O sinal vermelho está aceso para a Prefeitura de Manaus, segundo o vereador professor Bibiano (PT). Ele disse que nos três últimos anos, o Executivo excedeu as metas com comunicação estabelecidas nas Leis Orçamentárias Anuais. O valor desembolsado para gastos com publicidade, no período, atingiu R$ 183,668 milhões. O montante é 43,16% superior ao previsto nas LOA´s de 2013, 2014 e 2015, que foi de R$ 128,292 milhões. A denúncia foi feita durante a sessão plenária desta quarta-feira (21) da Câmara Municipal de Manaus.

No primeiro ano de governo, segundo ele, a prefeitura já excedeu em 62,97% os gastos em comunicação. A LOA de 2013 previa recursos da ordem de R$ 28,187 milhões em comunicação e o valor executado foi de R$ 45,936 milhões. No ano seguinte, a prefeitura quase duplicou o valor destinado na Lei Orçamentária Anual para publicidade em relação a 2013, estabelecendo investimento de R$ 42,293 milhões. Mesmo tendo aumentado o valor, a ‘farra’ da comunicação foi ainda maior e o gasto atingiu R$ 73,457 milhões, variação de 73,69% em comparação com o estabelecido na LOA.

Mesmo não tendo encerrado o ano de 2015, a Prefeitura de Manaus já ultrapassou a meta estabelecida na LOA para a área, que foi de R$ 57,812, tendo gasto R$ 64,275 milhões do dia 1º de janeiro deste ano até o último dia seis de outubro. Para a Lei Orçamentária de 2016, que ainda será votada na Câmara Municipal de Manaus, a previsão é de R$ 65,857 milhões. “Essa gastança ocorreu em meio ao discurso oficial de que a prefeitura está cortando gastos. Isso aconteceu, mas em áreas prioritárias como educação e saúde”, disse o vereador. “Como fica a transparência da administração pública?”, questionou Bibiano.

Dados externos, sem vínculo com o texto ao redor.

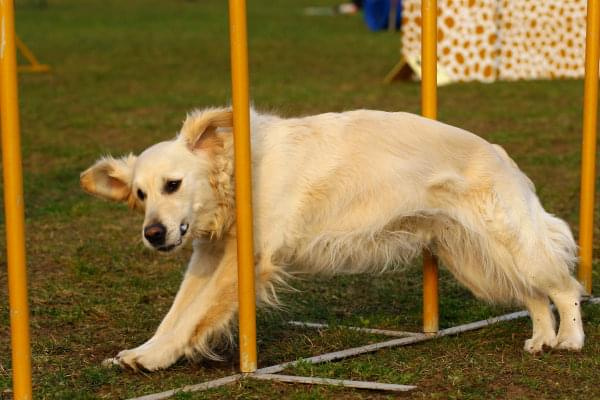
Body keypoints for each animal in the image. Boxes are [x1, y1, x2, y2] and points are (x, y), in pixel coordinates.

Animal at [81, 108, 584, 370]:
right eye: (140, 194)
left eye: (173, 185)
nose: (153, 234)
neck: (236, 173)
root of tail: (500, 153)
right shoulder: (210, 256)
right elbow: (176, 314)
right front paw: (144, 352)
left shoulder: (247, 259)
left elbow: (192, 319)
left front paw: (156, 358)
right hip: (479, 261)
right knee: (534, 296)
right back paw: (541, 340)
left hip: (509, 245)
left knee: (564, 288)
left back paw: (570, 341)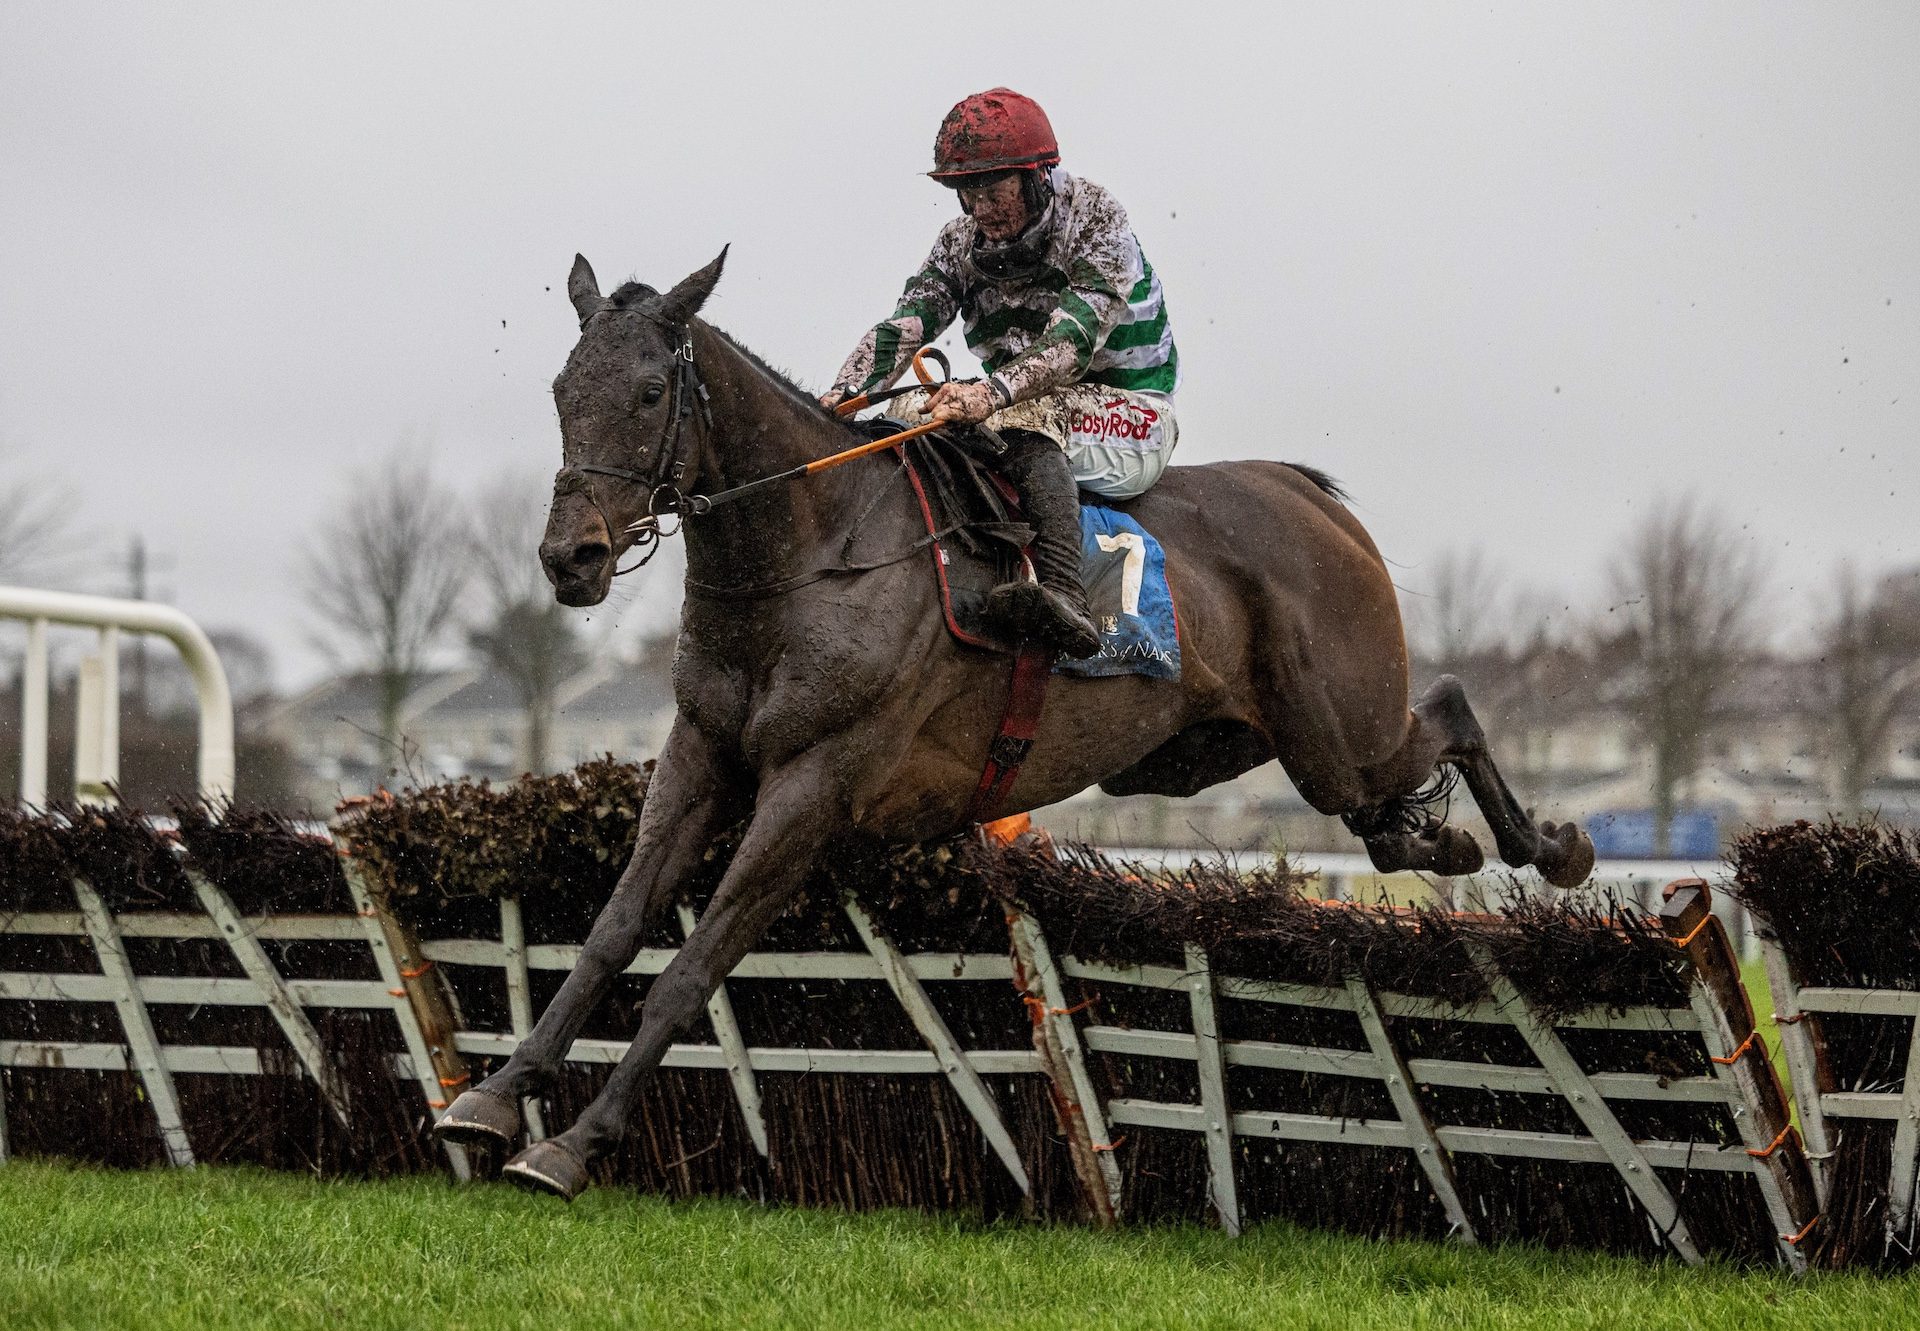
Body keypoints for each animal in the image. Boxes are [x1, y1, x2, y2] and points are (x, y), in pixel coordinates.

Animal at [441, 249, 1597, 1190]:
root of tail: (1310, 496)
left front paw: (572, 1144)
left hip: (1335, 732)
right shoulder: (699, 755)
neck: (811, 554)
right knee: (1388, 800)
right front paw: (492, 1097)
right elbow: (610, 932)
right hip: (1214, 753)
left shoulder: (815, 786)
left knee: (1446, 707)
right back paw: (1440, 838)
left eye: (648, 391)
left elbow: (689, 968)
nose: (572, 557)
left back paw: (1552, 845)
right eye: (562, 390)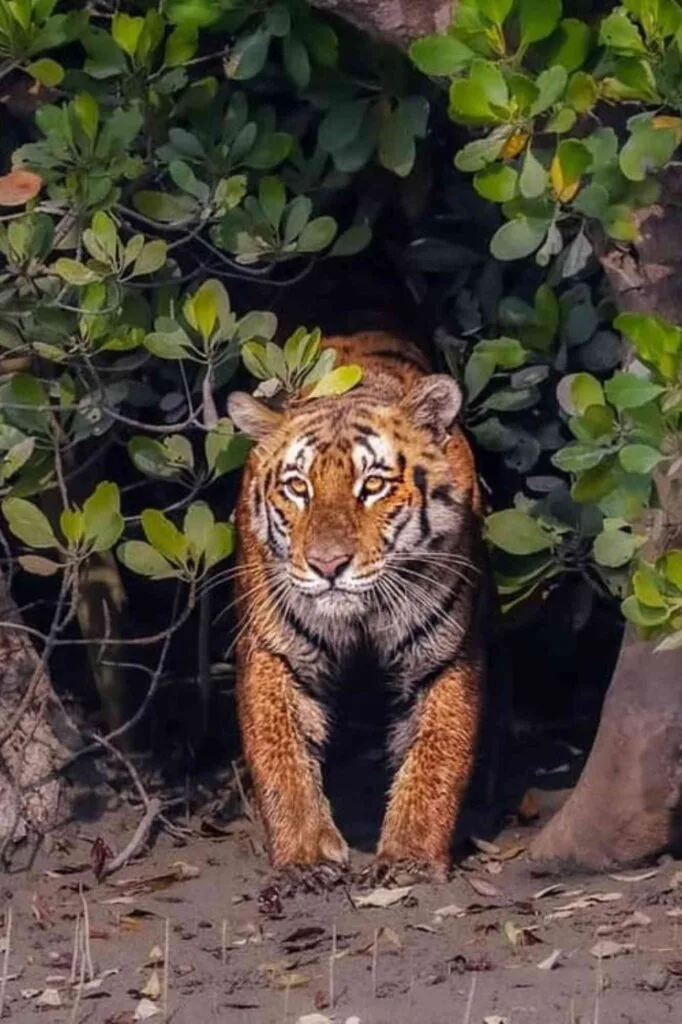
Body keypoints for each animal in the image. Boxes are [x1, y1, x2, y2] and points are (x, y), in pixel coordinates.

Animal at [227, 330, 487, 878]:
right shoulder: (274, 649)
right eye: (297, 487)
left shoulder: (446, 652)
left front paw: (410, 854)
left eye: (372, 485)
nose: (328, 565)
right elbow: (280, 754)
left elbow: (439, 751)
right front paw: (305, 854)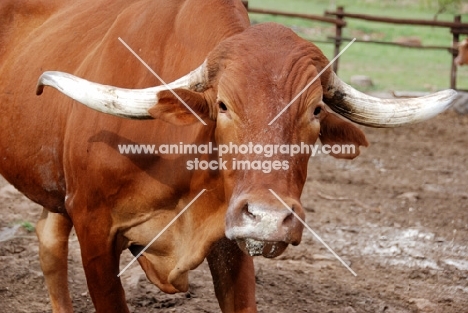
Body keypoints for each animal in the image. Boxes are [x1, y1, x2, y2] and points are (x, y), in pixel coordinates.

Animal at [0, 0, 456, 312]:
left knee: (48, 237)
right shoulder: (94, 227)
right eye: (223, 105)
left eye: (315, 110)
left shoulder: (232, 243)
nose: (270, 218)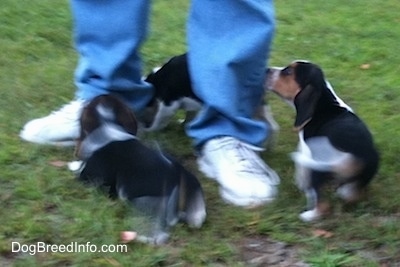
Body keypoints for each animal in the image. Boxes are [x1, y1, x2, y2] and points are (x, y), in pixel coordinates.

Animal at [266, 61, 378, 223]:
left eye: (288, 72)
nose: (267, 70)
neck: (324, 101)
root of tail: (360, 154)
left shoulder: (307, 151)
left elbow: (302, 170)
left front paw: (301, 185)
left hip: (319, 168)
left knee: (323, 203)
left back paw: (309, 215)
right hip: (358, 181)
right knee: (352, 195)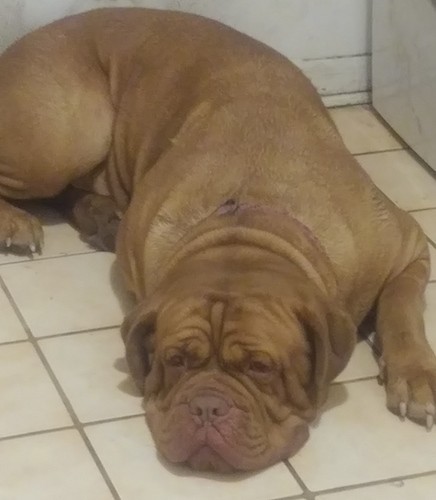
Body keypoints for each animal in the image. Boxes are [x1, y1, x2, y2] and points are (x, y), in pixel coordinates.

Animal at [0, 7, 436, 472]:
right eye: (175, 361)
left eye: (262, 367)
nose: (207, 406)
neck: (249, 223)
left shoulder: (407, 245)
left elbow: (402, 307)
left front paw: (414, 375)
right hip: (64, 136)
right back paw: (18, 223)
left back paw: (99, 216)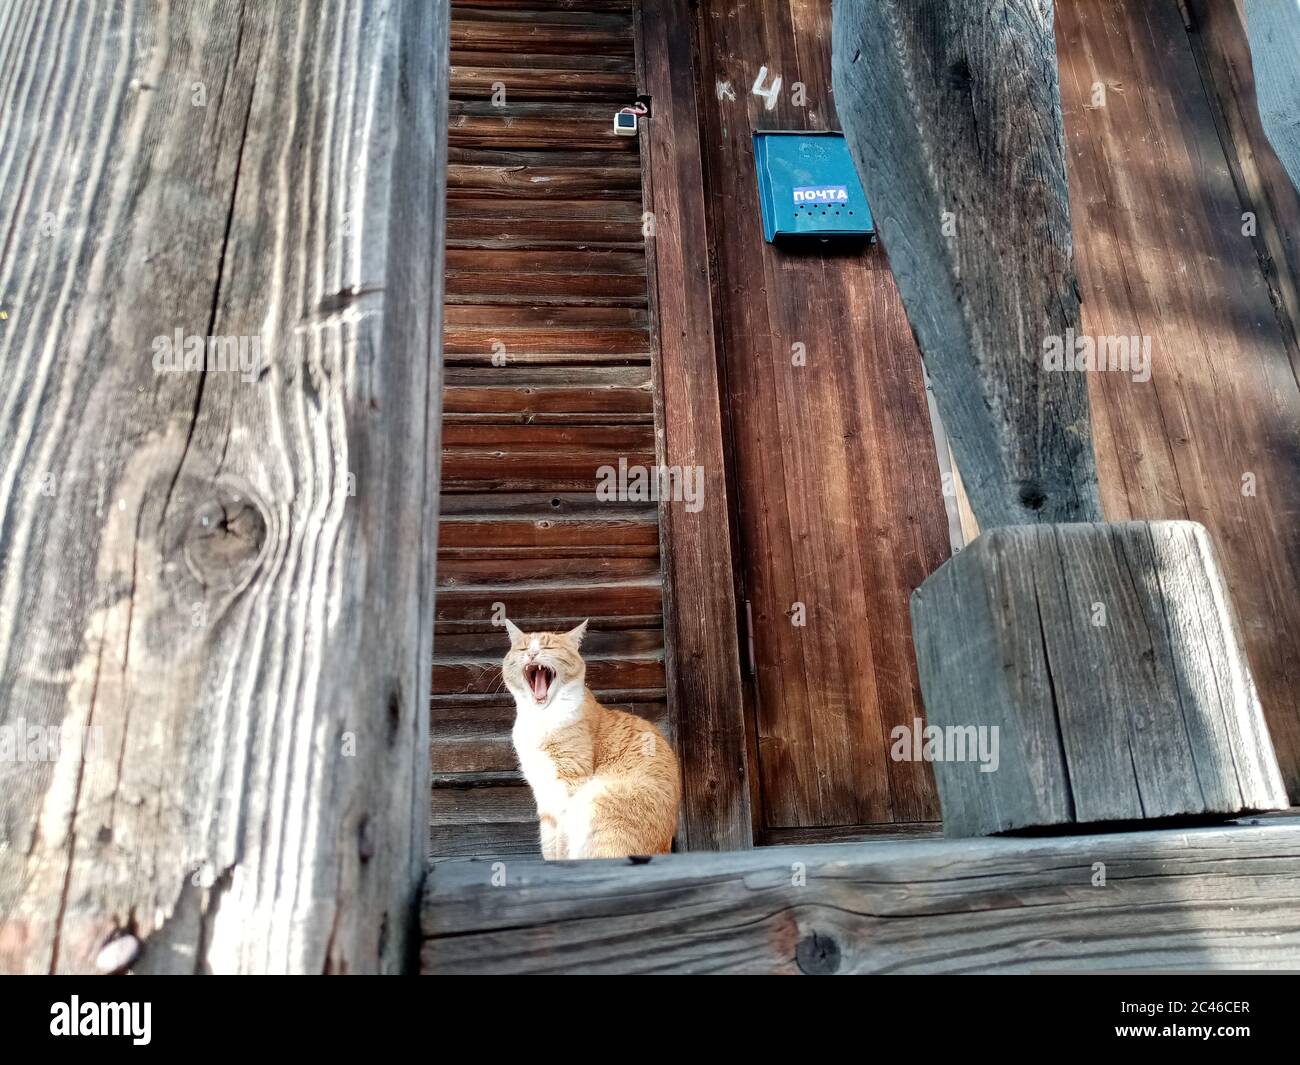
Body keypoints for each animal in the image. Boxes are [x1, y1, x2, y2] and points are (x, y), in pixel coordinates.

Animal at [499, 621, 681, 863]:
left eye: (548, 647)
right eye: (523, 649)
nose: (532, 654)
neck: (541, 717)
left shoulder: (570, 782)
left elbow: (562, 841)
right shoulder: (544, 795)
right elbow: (549, 843)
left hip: (600, 803)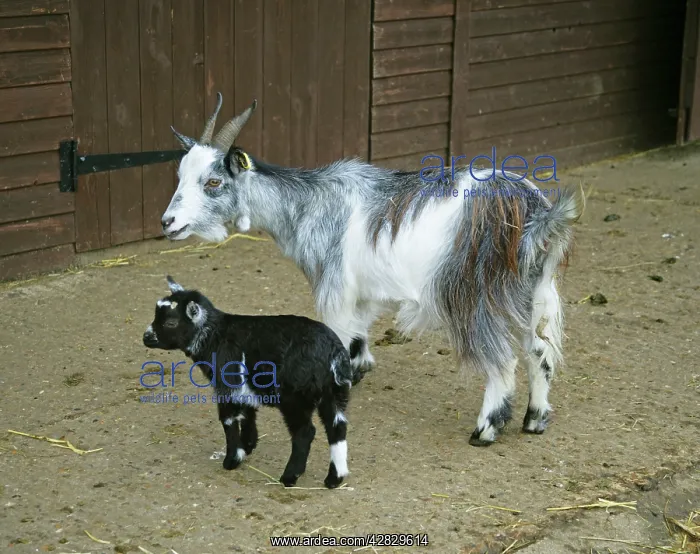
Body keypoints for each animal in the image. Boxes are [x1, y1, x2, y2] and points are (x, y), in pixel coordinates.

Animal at [142, 275, 353, 488]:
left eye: (171, 322)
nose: (146, 337)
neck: (215, 336)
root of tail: (332, 353)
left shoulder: (227, 386)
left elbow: (229, 420)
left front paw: (232, 460)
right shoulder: (244, 388)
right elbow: (247, 413)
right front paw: (248, 445)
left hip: (294, 396)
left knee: (305, 432)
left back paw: (289, 476)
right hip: (335, 392)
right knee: (337, 428)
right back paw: (335, 478)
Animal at [162, 93, 583, 446]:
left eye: (213, 181)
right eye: (180, 177)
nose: (168, 222)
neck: (308, 204)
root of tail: (536, 213)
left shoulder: (333, 288)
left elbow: (338, 332)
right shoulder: (361, 292)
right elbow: (358, 333)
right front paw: (358, 368)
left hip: (473, 296)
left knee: (502, 360)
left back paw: (486, 429)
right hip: (535, 292)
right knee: (539, 351)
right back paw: (535, 419)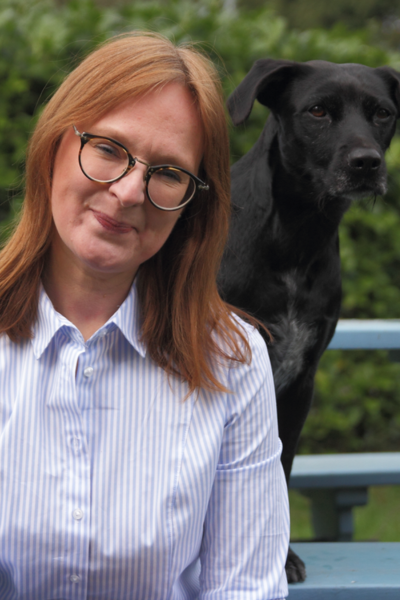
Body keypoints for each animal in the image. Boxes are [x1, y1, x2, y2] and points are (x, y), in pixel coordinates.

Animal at [219, 61, 400, 580]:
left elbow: (278, 471)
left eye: (383, 113)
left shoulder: (300, 380)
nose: (366, 163)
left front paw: (278, 557)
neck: (296, 237)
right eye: (318, 111)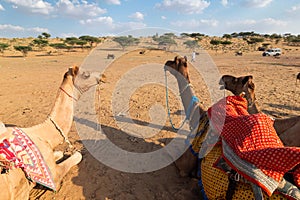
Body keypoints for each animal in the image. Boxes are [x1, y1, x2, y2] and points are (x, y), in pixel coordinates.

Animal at [0, 66, 101, 200]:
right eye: (86, 74)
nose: (101, 75)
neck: (43, 135)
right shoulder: (53, 175)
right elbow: (77, 156)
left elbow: (58, 152)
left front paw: (65, 153)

Em seu discurso, o vereador criticou a prática de adotar créditos suplementares, realocando recursos de pastas prioritárias entre as quais juventude, mulher e direitos humanos para novas secretarias, assim como ocorreu com a Secretaria Municipal Extraordinária (Semex), cujo interesse é estratégico.

“Toda e qualquer ação do poder público, em qualquer instância, deve ter o bem comum como princípio fundamental e como finalidade o atendimento ao interesse público”, afirmou Bibiano. Segundo ele, enquanto centenas de crianças perambulam pelas ruas da cidade à mercê de todo o tipo de violência, exploração sexual, drogas, a administração retira recursos da secretaria competente neste assunto e eleva gastos com propaganda institucional.

O vereador ingressou com representação junto ao Tribunal de Contas do Estado (TCE), solicitando instauração de auditoria de natureza contábil, financeira e orçamentária na aplicação de recursos da Secretaria Municipal de Comunicação (Semcom), referente aos exercícios de 2013, 2014 e 2015.

No documento, Bibiano questiona inclusive se a prefeitura respeitou os ditames legais na abertura de créditos adicionais para as despesas comunicacionais; se houve ocorrência de montagem, direcionamento e simulação de processos licitatórios com os recursos da Secretaria Municipal de Comunicação; e ainda, se justificaria a Prefeitura de Manaus destinar no orçamento de 2016 o valor de R$ 65,857 milhões para gastos com comunicação, uma vez que pastas importantes como saúde e educação tiveram quedas nos investimentos.